YOUR ASSIGNMENT - Please return each line of the listing below that contains the word "shoot".
*** DATA EXTRACTS ***
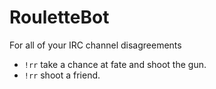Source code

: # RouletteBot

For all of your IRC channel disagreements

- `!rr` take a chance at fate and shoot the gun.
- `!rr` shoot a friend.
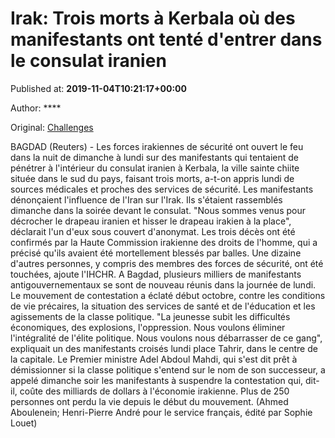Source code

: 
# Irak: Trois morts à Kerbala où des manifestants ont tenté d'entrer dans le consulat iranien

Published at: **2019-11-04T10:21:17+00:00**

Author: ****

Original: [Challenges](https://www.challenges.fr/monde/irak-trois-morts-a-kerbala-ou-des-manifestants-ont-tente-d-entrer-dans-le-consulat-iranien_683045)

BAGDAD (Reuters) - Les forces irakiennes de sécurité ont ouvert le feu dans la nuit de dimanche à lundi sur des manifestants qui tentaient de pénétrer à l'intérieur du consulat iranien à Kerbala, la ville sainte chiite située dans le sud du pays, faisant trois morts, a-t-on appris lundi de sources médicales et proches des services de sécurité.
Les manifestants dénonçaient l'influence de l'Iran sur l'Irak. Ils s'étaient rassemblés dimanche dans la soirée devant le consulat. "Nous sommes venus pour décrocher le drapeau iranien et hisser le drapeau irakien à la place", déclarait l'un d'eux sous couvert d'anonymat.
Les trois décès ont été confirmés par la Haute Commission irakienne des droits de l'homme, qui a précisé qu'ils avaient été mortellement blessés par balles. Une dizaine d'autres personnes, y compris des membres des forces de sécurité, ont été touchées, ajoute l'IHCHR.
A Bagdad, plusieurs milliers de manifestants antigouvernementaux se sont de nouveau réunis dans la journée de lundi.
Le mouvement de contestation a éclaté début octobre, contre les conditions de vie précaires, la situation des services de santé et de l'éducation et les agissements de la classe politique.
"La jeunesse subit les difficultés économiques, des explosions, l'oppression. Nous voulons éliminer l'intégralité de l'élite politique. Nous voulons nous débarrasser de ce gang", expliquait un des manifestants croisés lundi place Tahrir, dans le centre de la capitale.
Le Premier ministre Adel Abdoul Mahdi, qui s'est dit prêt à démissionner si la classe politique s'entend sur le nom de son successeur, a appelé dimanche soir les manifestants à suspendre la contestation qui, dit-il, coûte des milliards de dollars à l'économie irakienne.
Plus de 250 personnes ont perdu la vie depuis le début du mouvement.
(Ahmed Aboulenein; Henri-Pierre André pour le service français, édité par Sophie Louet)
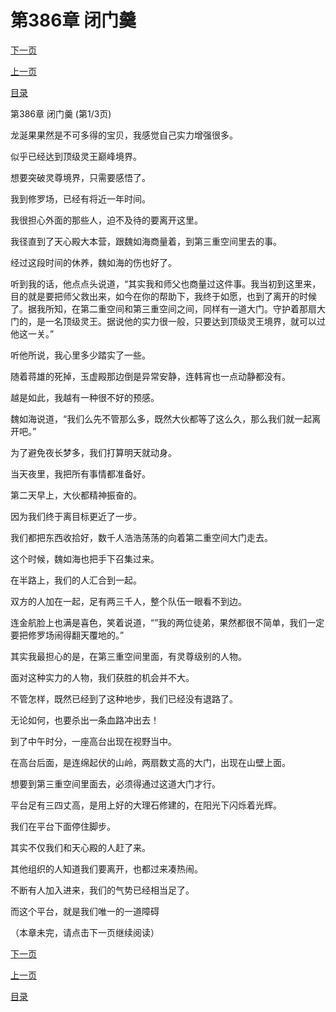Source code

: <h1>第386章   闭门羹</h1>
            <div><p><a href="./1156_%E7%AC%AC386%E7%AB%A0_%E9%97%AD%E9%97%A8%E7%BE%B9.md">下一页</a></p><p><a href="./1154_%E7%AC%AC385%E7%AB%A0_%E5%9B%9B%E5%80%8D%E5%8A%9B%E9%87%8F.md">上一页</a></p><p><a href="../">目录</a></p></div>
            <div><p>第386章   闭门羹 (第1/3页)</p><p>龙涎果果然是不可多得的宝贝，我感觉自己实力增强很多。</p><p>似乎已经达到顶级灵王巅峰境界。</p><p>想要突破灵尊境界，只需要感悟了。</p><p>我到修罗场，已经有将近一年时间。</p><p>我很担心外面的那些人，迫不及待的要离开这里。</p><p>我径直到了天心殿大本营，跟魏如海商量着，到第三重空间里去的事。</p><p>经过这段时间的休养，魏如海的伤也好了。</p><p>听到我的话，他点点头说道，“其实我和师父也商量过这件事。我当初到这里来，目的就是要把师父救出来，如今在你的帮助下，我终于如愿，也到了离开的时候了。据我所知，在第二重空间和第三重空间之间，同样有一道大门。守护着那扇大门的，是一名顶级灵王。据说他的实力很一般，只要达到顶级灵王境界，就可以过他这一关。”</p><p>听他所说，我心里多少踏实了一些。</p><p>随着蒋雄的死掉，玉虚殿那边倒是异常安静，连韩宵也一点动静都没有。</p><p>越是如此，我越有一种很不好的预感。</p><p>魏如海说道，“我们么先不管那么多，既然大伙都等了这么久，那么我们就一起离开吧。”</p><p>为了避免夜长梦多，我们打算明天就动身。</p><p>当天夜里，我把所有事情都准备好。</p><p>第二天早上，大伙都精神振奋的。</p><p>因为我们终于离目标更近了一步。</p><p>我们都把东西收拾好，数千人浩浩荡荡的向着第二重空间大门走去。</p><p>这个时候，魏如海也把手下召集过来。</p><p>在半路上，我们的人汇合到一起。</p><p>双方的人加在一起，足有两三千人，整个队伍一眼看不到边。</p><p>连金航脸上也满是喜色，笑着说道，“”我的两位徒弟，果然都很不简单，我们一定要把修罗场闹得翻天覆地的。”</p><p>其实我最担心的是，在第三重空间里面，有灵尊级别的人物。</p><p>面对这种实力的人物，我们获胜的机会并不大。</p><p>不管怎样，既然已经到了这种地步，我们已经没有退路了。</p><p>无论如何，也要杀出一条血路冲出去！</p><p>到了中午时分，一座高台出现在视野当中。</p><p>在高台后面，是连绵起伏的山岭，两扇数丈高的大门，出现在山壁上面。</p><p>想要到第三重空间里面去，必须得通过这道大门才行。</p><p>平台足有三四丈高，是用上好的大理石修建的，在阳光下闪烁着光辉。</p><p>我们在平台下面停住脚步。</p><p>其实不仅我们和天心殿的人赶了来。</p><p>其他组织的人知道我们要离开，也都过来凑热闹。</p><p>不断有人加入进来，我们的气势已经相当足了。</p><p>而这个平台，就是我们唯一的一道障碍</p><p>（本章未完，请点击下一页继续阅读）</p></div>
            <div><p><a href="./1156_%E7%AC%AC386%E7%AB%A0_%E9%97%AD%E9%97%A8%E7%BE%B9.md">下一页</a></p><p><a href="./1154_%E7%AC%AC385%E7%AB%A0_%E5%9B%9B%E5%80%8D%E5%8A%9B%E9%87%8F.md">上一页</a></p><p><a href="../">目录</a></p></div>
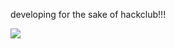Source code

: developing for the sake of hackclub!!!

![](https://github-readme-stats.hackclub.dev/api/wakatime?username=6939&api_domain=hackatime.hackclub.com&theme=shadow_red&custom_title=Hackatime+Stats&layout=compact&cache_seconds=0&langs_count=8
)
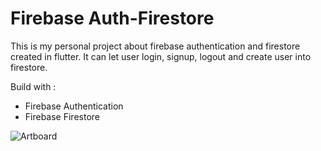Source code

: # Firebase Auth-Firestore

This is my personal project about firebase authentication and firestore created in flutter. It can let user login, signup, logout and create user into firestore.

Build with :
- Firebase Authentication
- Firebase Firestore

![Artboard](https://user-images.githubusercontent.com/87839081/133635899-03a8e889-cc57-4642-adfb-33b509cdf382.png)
*** End of DATA EXTRACTS ***
*** DATA EXTRACTS ***
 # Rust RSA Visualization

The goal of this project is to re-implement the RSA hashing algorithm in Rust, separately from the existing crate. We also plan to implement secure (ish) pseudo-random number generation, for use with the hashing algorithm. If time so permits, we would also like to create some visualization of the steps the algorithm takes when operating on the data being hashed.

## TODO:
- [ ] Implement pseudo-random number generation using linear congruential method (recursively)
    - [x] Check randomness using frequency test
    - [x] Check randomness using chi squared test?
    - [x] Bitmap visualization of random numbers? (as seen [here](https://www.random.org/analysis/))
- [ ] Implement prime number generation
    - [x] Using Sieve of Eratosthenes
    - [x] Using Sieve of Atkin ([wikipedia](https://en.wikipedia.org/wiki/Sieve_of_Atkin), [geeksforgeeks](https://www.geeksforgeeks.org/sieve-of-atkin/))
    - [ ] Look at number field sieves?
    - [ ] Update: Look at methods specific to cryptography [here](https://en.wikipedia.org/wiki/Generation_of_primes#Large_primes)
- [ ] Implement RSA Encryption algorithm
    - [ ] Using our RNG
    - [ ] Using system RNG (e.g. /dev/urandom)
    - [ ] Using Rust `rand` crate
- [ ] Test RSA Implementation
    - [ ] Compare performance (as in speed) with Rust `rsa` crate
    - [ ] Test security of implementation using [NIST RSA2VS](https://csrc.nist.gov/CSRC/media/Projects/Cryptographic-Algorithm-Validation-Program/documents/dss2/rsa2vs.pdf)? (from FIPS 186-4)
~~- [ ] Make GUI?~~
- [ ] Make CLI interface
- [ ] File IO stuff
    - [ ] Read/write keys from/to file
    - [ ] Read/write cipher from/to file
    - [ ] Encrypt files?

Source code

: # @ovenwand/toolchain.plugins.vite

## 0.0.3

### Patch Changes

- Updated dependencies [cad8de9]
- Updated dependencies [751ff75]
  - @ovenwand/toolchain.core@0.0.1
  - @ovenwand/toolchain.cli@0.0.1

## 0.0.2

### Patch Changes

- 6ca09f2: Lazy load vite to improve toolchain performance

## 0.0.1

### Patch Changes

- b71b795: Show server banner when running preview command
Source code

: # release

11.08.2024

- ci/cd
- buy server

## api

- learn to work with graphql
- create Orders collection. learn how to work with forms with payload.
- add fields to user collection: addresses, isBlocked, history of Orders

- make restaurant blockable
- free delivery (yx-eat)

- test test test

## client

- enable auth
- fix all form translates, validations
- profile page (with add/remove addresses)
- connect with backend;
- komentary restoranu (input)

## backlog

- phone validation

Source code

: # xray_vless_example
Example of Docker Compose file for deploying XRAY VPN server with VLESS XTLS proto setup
*** End of DATA EXTRACTS ***
EXERCISE ANSWER -
- `!rr` take a chance at fate and shoot the gun.
- `!rr` shoot a friend.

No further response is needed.